In addition, crop yield reduction under drought conditions is one of the important criteria for identifying drought-tolerant genotypes. Genotypes that show a smaller decrease in yield when subjected to water scarcity are considered more resilient and valuable for breeding programs aimed at improving crop performance in drought-prone environments. This study demonstrated that the natural drought experienced during the late growth phase did not consistently pose a severe problem for certain cassava genotypes across specific years, as evidenced by the varying percentage reductions in dry weight and starch yield. This suggests that the performance of individual cassava under different water regimes exhibited inter-annual variability, raising the need for multi-location or controlled-environment trials to validate genotype responses under standardized stress conditions [,,]. Remarkably, drought had no adverse effect on the storage root dry weight and starch yield of Rayong 72 for both the 2022/2023 and 2023/2024 growing seasons (Table 5). Despite yield reductions of –47.2% (storage root dry weight) and –25.9% (starch yield) in 2022/2023, and –73.6% for both traits in 2023/2024, Rayong 72 consistently exhibited a superior capacity to maintain yield under drought conditions. Although Rayong 72 did not outperform other genotypes in terms of total dry weight, storage root dry weight, or starch yield, its drought tolerance indicates that it is a valuable genetic resource for breeding programs. Nevertheless, further studies across multiple locations and years are needed to validate the genotype’s performance.

5. Conclusions

The study assessed soil moisture, growth rates, and final yields of six cassava genotypes under different water management. Across the 2022/2023 and 2023/2024 growing seasons, this study revealed that low soil moisture contents for drought treatment affect genotypic variation in cassava CMR38–125–77 performed well under full irrigation in 2022/2023 and also demonstrated drought resilience in 2023/2024 by maintaining high storage root dry weight (25.6 t ha−1), HI (0.66), and starch yield (666.5 t ha−1).
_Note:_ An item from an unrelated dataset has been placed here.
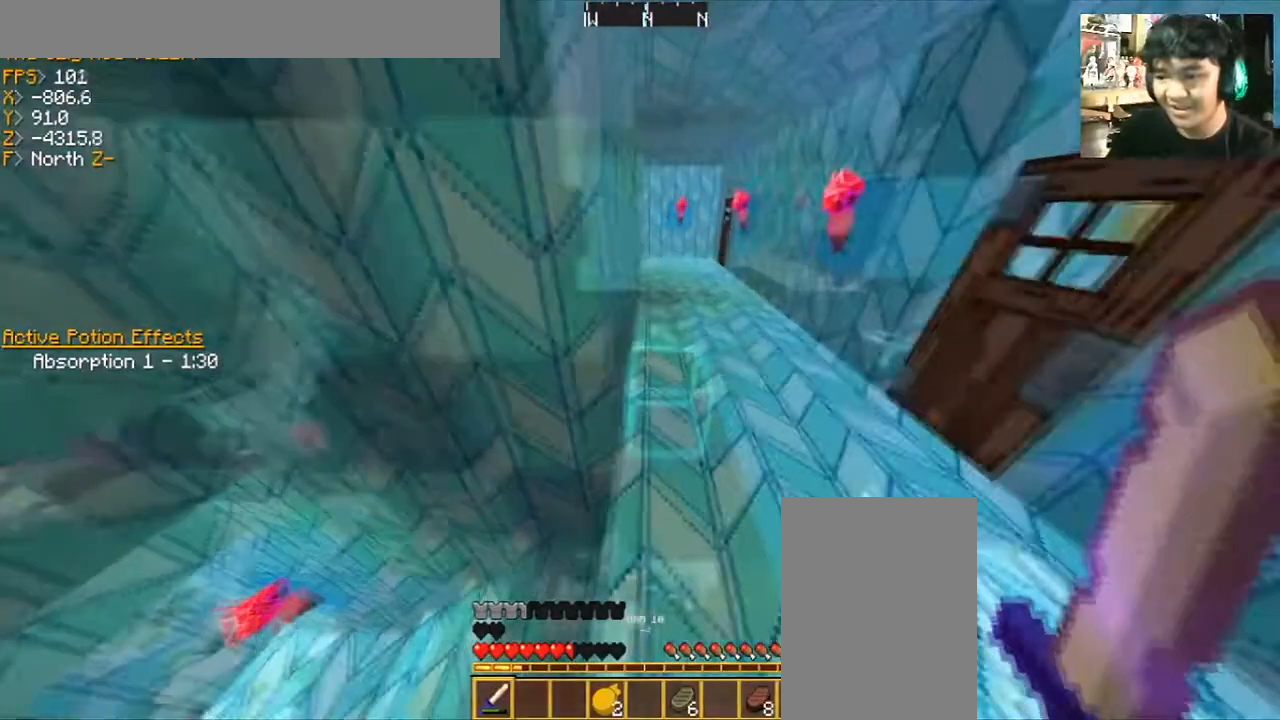
{"keys": ["space", "w"], "mouse": [], "events": [[133, "d", "up"]]}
Kasetsart 50 proved to be a top performer under late drought conditions in 2022/2023, with 26.7 t ha−1 for storage root dry weight, 0.76 for HI, and 600.6 t ha−1 for starch yield, indicating its potential as a drought-tolerant genotype. Under drought stress, the genotypes Kasetsart 50 (2022/2023) and CMR38–125–77 (2023/2024) demonstrated that better LGR and RGR during the rewatering phase were associated with higher storage root dry weight and starch yield. Rayong 9 showed excellent adaptability in 2023/2024, performing well under both full irrigation and drought in total dry weight (47.1 and 40.8 t ha−1, respectively), storage root dry weight (30.1 and 24.9 t ha–1, respectively), and starch yield (685.3 and 595.6 t ha−1, respectively), making it suitable for erratic rainfall regions. High LGR and RGR during drought stress were linked to good performance at final harvest for Rayong 9 (2023/2024). In addition, Rayong 72 displayed remarkable drought tolerance across both seasons, with no adverse effects on its storage root dry weight and starch yield, indicating its value as genetic material for breeding programs. The differences in soil and weather conditions between the 2022/2023 and 2023/2024 growing seasons led to variations in the genotypes’ performance; therefore, validation through experiments across multiple locations and years remains necessary. Overall, this study indicates the necessity of selecting genotypes with robust performance under both stress and recovery conditions to support climate-resilient cassava production. Furthermore, integrating physiological traits such as photosynthetic rate, leaf area index, and specific leaf area into selection criteria could enhance understanding of drought tolerance mechanisms and improve the efficiency of breeding programs.

Author Contributions

Conceptualization, N.V., S.J., P.T., and P.B.; methodology, P.I., S.S., K.V., P.T. and P.B.; software, P.I. and P.B.; validation, P.I., S.S., K.V., and P.B.; formal analysis, P.I. and P.B.; investigation, P.I. and P.B.; resources, P.B.; data curation, P.I. and P.B.; writing—original draft preparation, P.I. and P.B.; writing—review and editing, N.V., S.J., P.T., P.B., and T.L.; visualization, P.I. and P.B.; supervision, N.V., S.J., P.T., P.B., and T.L.; project administration, P.B.; funding acquisition, P.B. All authors have read and agreed to the published version of the manuscript.

Funding

This study was supported by Khon Kaen University, Thailand and the Royal Golden Jubilee Ph.D. Program (N41A661180). Assistance in conducting the work was also received from the Plant Breeding Research Center for Sustainable Agriculture, Khon Kaen University and from the National Science and Technology Development Agency (NSTDA) (P-18-52052).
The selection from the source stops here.